_EXTRACT TO READ_:
....................

As noted, a wide array of composite material products can be formed using the present invention. For example, fibers or strands of a matrix material reinforced with dispersed and aligned nanostructures as described herein, can be incorporated in a secondary material to impart beneficial properties to the secondary material. For example, a glass fiber reinforced with nanostructures as described herein can be produced. An effective amount of that reinforced glass fiber can be incorporated in a secondary material to impart desired physical properties such as tensile strength, to the secondary material. Representative examples of such secondary materials include, but are not limited to polymeric materials, glass, metals, cellulose-based materials, and combinations or composites thereof. Another representative example is the incorporation of glass fibers reinforced with nanostructures which are then incorporated into fibrous or woven composite materials. In this technique, nanostructure-reinforced fibers are incorporated into a randomly oriented fibrous matt which can then be processed as known in the art. Alternately, the nanostructure-reinforced fibers can be incorporated into an aligned, relatively flat plane or layer, and used in a multi-layer fiber assembly. The fibers can also be used in a thin sheet of randomly oriented fibers.

It is also contemplated to incorporate the nanostructure-reinforced fibers into a matrix material and form layers of a composite material. The layers can then be stacked or otherwise joined as desired.

In certain applications it may be desired to form layers of such composite materials in which a predetermined proportion of the nanostructure-reinforced fibers are aligned with one another and/or aligned in a certain direction relative to the layer of composite material. Collections of such stacked and aligned layers can be formed as desired. This strategy enables the production of composite materials with exceedingly high strengths in particular directions.

Thus, it will be understood that the present invention includes composite materials using a primary matrix material having dispersed within it, an effective amount of the nanostructures as described herein. The composite of the nanostructures and primary material can then be combined with a secondary matrix material. The secondary matrix material may also comprise the nanostructures described herein, conventional reinforcing materials or additives, or be used by itself. The resulting composite material may feature the primary matrix material (and nanostructures) and the secondary matrix material in a variety of configurations such as intimately mixed with one another or disposed in separate distinct regions. It is also contemplated to utilize third and subsequent matrix materials.

....................

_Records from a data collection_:
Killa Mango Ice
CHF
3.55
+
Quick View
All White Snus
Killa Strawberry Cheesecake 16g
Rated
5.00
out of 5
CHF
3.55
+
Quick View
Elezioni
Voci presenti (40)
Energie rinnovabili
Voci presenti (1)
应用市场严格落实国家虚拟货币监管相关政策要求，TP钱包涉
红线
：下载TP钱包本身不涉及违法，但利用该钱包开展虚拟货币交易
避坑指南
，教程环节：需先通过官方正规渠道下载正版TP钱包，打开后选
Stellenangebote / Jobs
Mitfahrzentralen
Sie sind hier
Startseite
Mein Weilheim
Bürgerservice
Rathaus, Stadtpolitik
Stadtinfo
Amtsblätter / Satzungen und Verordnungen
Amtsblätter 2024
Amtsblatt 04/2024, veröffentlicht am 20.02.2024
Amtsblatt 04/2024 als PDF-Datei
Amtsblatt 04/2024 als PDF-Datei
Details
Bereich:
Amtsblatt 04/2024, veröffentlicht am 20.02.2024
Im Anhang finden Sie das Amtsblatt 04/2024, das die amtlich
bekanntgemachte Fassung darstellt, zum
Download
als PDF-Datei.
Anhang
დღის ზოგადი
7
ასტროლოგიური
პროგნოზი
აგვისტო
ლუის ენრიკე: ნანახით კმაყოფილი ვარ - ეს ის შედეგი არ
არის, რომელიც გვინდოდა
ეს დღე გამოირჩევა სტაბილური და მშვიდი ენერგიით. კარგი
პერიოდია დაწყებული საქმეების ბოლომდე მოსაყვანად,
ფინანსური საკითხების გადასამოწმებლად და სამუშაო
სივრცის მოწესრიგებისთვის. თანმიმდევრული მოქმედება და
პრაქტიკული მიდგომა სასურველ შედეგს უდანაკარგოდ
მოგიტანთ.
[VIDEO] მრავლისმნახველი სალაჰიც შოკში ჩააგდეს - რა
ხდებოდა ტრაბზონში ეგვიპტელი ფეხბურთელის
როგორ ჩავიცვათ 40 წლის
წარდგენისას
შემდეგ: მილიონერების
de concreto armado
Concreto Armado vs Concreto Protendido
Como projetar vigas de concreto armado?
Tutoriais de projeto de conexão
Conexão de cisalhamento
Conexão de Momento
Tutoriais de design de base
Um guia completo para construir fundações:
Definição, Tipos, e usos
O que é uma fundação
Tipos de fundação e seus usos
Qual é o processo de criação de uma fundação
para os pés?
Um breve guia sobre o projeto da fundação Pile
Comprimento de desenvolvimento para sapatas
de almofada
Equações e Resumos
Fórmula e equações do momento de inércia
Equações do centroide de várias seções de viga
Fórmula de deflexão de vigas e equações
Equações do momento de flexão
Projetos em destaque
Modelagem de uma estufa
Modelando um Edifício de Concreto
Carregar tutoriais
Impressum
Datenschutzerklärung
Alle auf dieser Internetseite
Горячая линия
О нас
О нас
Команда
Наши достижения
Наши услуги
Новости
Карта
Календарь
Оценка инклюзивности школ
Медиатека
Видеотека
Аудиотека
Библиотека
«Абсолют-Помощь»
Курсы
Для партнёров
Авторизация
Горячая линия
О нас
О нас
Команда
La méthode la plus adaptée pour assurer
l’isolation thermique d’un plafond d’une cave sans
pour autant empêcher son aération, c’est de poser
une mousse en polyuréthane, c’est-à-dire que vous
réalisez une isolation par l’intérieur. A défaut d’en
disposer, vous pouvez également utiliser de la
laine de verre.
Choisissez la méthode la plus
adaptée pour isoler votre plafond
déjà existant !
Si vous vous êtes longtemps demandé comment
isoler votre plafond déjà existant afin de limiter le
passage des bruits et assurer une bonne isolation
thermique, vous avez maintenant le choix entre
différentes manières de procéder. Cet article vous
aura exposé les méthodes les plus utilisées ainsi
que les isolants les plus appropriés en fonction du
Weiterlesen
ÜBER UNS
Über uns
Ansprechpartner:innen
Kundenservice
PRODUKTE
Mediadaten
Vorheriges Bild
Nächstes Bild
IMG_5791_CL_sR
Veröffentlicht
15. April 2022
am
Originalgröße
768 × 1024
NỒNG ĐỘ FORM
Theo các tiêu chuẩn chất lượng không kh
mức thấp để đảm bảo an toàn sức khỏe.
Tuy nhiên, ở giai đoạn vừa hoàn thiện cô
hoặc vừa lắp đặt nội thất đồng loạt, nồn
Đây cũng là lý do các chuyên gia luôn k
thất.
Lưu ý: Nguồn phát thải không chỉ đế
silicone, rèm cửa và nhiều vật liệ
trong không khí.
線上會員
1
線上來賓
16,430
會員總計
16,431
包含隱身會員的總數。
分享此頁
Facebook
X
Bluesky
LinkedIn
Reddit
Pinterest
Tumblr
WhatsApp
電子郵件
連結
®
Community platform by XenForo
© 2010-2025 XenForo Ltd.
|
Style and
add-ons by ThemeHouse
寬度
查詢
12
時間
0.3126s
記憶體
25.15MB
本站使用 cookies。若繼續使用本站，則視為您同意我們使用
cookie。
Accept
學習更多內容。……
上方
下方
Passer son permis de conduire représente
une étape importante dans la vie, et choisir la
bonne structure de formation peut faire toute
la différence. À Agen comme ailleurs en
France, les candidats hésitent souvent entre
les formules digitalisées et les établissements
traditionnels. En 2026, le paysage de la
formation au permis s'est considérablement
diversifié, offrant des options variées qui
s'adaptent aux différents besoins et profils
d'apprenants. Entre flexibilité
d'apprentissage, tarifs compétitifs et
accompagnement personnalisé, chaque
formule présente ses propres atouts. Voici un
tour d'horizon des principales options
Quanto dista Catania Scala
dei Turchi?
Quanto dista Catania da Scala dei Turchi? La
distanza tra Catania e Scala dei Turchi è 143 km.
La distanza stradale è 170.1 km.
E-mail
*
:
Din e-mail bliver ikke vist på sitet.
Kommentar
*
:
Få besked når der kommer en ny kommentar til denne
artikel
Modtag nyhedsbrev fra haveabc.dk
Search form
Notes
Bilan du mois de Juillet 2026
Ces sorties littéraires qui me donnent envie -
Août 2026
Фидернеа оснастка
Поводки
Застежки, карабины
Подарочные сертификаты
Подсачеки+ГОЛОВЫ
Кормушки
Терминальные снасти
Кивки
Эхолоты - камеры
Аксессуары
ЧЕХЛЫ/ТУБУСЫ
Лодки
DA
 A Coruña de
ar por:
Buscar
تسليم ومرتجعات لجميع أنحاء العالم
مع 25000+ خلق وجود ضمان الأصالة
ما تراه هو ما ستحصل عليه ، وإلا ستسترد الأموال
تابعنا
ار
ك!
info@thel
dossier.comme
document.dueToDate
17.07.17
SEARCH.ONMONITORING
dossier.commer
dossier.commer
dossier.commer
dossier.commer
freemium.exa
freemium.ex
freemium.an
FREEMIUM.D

....................

_REQUIREMENT_: Reproduce the passage on nanostructure-reinforced composite materials word for word, the stretch from "It is also contemplated to incorporate" through "in particular directions.".

_ANSWER SECTION_:
It is also contemplated to incorporate the nanostructure-reinforced fibers into a matrix material and form layers of a composite material. The layers can then be stacked or otherwise joined as desired.

In certain applications it may be desired to form layers of such composite materials in which a predetermined proportion of the nanostructure-reinforced fibers are aligned with one another and/or aligned in a certain direction relative to the layer of composite material. Collections of such stacked and aligned layers can be formed as desired. This strategy enables the production of composite materials with exceedingly high strengths in particular directions.